I retain a small amount of vivid memories from this time, like snapshots depicting various scenes, each representative of one crushing, difficult emotion or another, or awkward interpersonal interactions between myself and some concerned third party, frustratingly unable to be resolved through any conventional, comfortable narrative. I remember what my dog looks like through tear-filled eyes.

And, like a single stack of un-dated polaroids, these memories are both discrete and gestalt. As such, revisiting them now is as jarring and immediate as living through them was then.

Nobody knows how to talk about truly profound loss. And when experienced personally, nobody knows how to regard it, themselves, either. The necessary tools inhabit none of us; we go hunting for them, reflexively, when the need arises; we cannot refrain.

During this time, I delved deep into a playthrough of Metal Gear Solid V: The Phantom Pain.

In my effort to exploit a familiar, lifelong hobby in hope of maintaining an illusion of normalcy, I found myself drawing parallels between events and concepts in the game’s story and my own life. I found myself slowly beginning to experience the game and its characters as surrogate counselors, slowly guiding me through my own struggle, at the same time providing a comforting fantasy of control.

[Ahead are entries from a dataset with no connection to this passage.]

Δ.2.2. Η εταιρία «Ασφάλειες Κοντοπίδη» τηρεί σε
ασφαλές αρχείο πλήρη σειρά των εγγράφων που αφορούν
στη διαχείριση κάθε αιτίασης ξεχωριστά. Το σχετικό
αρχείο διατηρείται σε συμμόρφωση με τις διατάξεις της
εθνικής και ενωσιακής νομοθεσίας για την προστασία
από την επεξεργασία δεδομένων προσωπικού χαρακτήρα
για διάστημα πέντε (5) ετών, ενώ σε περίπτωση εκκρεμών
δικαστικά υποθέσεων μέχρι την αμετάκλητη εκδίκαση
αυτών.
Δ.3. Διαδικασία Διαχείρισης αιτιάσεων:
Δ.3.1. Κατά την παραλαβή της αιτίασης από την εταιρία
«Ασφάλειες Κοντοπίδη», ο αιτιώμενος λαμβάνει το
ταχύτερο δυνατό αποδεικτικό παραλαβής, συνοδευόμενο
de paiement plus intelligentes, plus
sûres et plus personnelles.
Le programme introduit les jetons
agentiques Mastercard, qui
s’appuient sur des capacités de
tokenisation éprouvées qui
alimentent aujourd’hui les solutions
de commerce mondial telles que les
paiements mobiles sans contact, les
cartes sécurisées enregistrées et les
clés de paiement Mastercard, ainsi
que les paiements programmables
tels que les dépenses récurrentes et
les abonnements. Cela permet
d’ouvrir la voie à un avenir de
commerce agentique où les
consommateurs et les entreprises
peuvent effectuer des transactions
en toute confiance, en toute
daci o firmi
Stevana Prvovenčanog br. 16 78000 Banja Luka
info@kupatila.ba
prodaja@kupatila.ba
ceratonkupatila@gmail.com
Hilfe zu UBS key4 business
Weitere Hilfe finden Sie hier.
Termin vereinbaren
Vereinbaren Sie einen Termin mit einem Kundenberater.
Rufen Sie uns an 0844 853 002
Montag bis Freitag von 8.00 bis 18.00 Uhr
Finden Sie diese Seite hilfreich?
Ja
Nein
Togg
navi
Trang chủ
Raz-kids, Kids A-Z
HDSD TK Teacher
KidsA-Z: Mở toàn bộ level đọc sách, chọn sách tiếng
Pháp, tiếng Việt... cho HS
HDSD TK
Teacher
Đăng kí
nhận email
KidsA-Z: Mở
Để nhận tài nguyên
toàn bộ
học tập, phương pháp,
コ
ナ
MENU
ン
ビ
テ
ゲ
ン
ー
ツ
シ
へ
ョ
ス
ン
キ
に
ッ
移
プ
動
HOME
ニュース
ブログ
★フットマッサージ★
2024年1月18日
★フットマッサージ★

This way, I could quietly sneak up on unpleasant feelings, examine them carefully through this lens. Attaching bulging balloons to unconscious guards, I imagined they were the little bits of the way I felt, but could not yet understand, suddenly jerking away, skyward, to salvation or ruin, I did not know. I still don’t know.

I saw Miller, limbs lost or ruined by war, refuse prosthetics. He would remember, he would honor, he would not hide his loss or the way it changed him; he would confront it unflinchingly, and forever. His mangled body became a potent metaphor. Miller was strong and resolute. I tried to be that way too.

This one’s easy: I remember Big Boss landing at his new mother base, his fledgling new home, to be greeted by his enthusiastic diamond dog, just as I am greeted by my own dog when I return home from work. I remembered to be like Big Boss–I would take careful stock of the small, good things in my life, even in the midst of a nightmare. We were unspoiled by horror, we were uplifted by compassion.

By the time I had finished the campaign, my mom was dead. After many weeks, and ever so slowly, things began looking familiar again. Like mother base, major parts of my personal landscape had been destroyed, radically shifted, and, over time and with great difficulty, rebuilt.

Gaming as an escape often involves transposing oneself with the main character, the hero. Perhaps readers remember playing any classic JRPG, naming the main character after themselves, and the party characters after their friends. What a joyful thing–to crave fantastic adventure, and to want to bring your closest friends along.

What a joy when, in real life, they do join, even when the story is not so bright and the ending is not so tidy, and you don’t have to bear your phantom pain alone.